Data shown:
◇ ◇ ◇ ◇ ◇ ◇ ◇

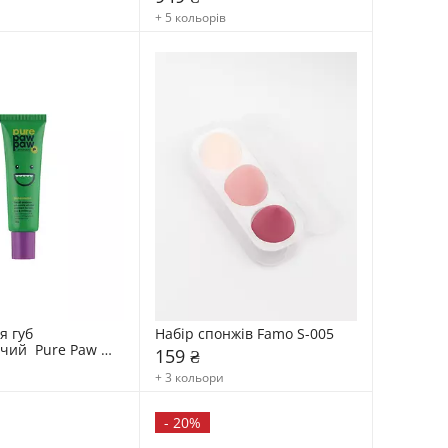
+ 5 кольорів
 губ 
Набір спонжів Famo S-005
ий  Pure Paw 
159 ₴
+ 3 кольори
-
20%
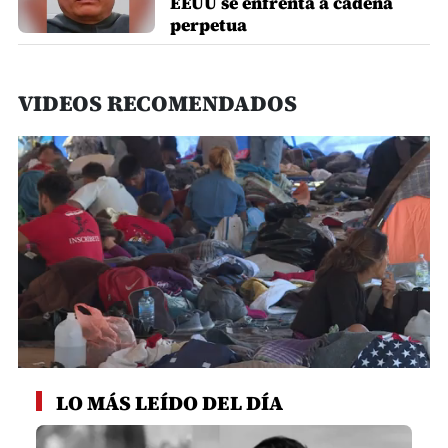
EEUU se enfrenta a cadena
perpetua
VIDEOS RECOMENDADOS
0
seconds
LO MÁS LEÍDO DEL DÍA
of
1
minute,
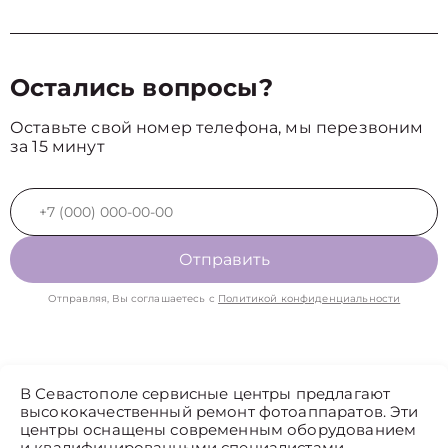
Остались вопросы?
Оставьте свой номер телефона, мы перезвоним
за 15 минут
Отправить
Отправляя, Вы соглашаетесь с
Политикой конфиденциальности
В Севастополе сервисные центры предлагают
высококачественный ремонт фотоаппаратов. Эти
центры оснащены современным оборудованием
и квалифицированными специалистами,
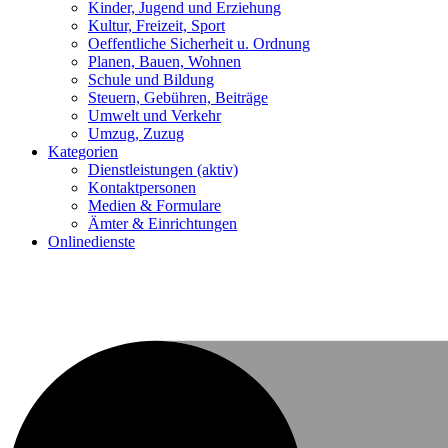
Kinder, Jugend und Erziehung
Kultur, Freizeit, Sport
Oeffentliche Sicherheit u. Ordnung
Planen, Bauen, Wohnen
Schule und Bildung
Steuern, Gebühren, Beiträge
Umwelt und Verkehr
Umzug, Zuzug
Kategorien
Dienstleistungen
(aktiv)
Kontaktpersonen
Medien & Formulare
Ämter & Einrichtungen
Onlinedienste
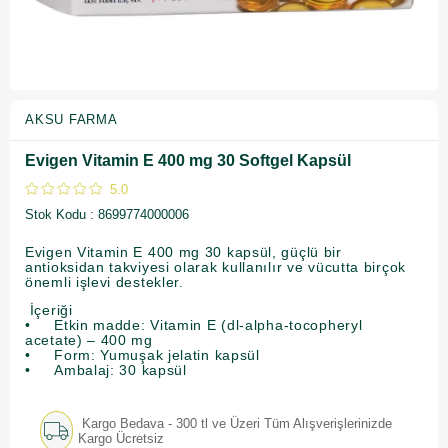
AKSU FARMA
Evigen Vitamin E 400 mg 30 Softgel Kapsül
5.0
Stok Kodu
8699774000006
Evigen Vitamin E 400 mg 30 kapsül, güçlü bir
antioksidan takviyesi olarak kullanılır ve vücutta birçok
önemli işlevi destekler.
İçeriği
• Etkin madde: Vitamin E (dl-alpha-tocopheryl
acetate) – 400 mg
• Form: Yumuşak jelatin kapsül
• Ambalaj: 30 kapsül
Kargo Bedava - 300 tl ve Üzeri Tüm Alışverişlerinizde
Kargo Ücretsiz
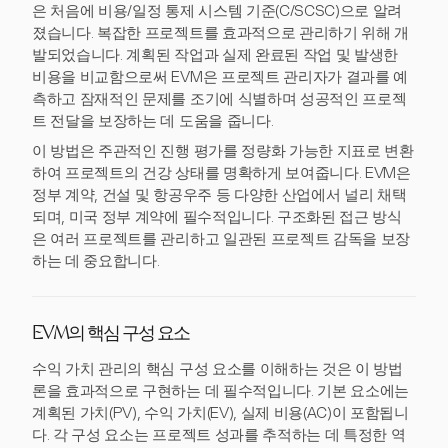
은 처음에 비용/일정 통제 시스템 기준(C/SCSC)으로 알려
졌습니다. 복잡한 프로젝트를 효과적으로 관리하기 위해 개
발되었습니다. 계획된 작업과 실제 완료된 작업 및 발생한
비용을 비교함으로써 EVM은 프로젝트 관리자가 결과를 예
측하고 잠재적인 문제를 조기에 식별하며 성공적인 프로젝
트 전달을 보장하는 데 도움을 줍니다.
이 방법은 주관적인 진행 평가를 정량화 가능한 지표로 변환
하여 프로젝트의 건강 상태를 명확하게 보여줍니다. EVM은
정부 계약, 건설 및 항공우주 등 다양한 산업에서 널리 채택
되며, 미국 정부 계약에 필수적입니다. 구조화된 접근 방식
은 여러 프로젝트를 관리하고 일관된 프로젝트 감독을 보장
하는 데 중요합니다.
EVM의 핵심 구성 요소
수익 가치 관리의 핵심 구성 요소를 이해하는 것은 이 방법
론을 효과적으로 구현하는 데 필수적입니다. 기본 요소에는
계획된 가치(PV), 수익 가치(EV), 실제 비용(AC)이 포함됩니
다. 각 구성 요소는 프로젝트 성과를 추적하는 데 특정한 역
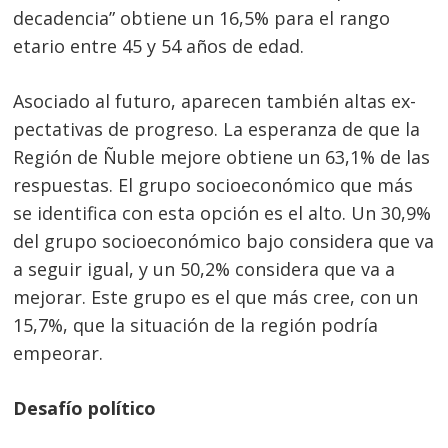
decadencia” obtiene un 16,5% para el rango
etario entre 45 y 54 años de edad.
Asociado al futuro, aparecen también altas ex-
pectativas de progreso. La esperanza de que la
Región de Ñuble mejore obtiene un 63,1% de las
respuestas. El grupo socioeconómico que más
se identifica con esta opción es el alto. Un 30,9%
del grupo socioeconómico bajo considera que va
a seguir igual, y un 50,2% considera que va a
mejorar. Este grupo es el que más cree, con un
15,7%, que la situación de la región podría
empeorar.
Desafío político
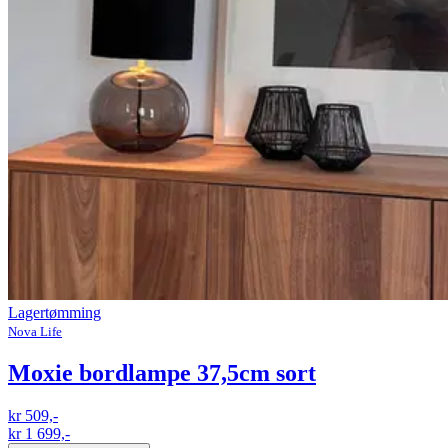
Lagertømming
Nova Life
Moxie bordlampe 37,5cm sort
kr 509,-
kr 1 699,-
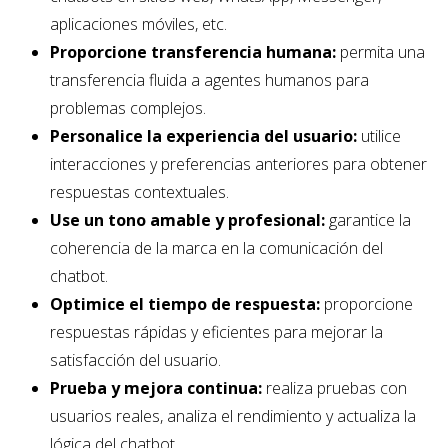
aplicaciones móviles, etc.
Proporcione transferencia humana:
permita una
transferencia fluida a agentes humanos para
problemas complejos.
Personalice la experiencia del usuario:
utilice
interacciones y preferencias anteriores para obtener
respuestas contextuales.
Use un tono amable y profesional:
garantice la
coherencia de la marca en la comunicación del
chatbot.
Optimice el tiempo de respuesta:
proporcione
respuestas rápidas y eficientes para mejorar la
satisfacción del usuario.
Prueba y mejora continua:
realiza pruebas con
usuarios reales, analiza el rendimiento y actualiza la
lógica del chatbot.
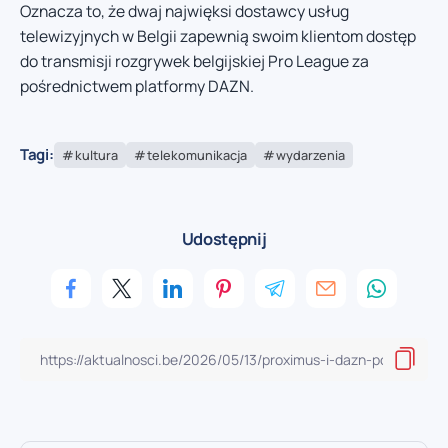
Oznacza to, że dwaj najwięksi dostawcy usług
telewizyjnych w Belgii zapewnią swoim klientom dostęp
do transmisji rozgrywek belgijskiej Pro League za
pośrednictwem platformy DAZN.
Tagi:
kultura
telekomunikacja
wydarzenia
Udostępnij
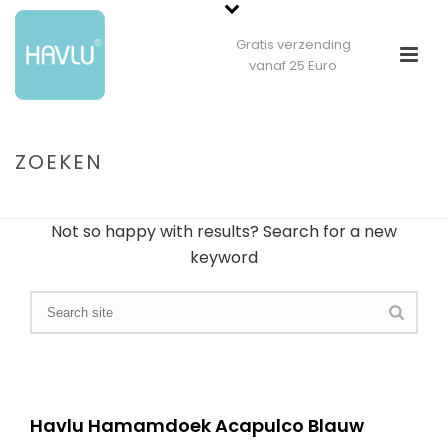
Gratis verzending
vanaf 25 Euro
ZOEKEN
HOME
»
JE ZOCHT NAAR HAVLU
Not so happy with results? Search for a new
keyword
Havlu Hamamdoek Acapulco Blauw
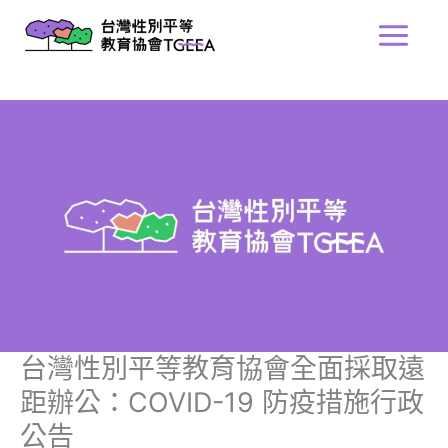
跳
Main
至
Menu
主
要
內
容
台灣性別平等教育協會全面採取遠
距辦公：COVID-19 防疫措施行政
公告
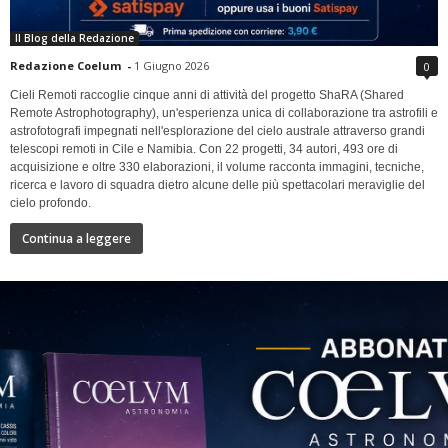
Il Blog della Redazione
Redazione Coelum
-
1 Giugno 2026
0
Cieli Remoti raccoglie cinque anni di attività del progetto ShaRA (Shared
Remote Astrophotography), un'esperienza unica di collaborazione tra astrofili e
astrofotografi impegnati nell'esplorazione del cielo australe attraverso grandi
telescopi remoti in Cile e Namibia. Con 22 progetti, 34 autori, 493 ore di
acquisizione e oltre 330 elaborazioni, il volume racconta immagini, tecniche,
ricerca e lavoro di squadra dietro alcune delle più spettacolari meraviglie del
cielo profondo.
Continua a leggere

◇ ◇ ◇ ◇ ◇ ◇ ◇

Assigned task: Reproduce the material word for word, from its beginning down through the line that contains "Onlinedienste", with both ends included, and leave out the pictures.

Written response:
+ 5 кольорів
 губ 
Набір спонжів Famo S-005
ий  Pure Paw 
159 ₴
+ 3 кольори
-
20%
EEUU se enfrenta a cadena
perpetua
VIDEOS RECOMENDADOS
0
seconds
LO MÁS LEÍDO DEL DÍA
of
1
minute,
Остались вопросы?
Оставьте свой номер телефона, мы перезвоним
за 15 минут
Отправить
Отправляя, Вы соглашаетесь с
Политикой конфиденциальности
В Севастополе сервисные центры предлагают
высококачественный ремонт фотоаппаратов. Эти
центры оснащены современным оборудованием
и квалифицированными специалистами,
Kinder, Jugend und Erziehung
Kultur, Freizeit, Sport
Oeffentliche Sicherheit u. Ordnung
Planen, Bauen, Wohnen
Schule und Bildung
Steuern, Gebühren, Beiträge
Umwelt und Verkehr
Umzug, Zuzug
Kategorien
Dienstleistungen
(aktiv)
Kontaktpersonen
Medien & Formulare
Ämter & Einrichtungen
Onlinedienste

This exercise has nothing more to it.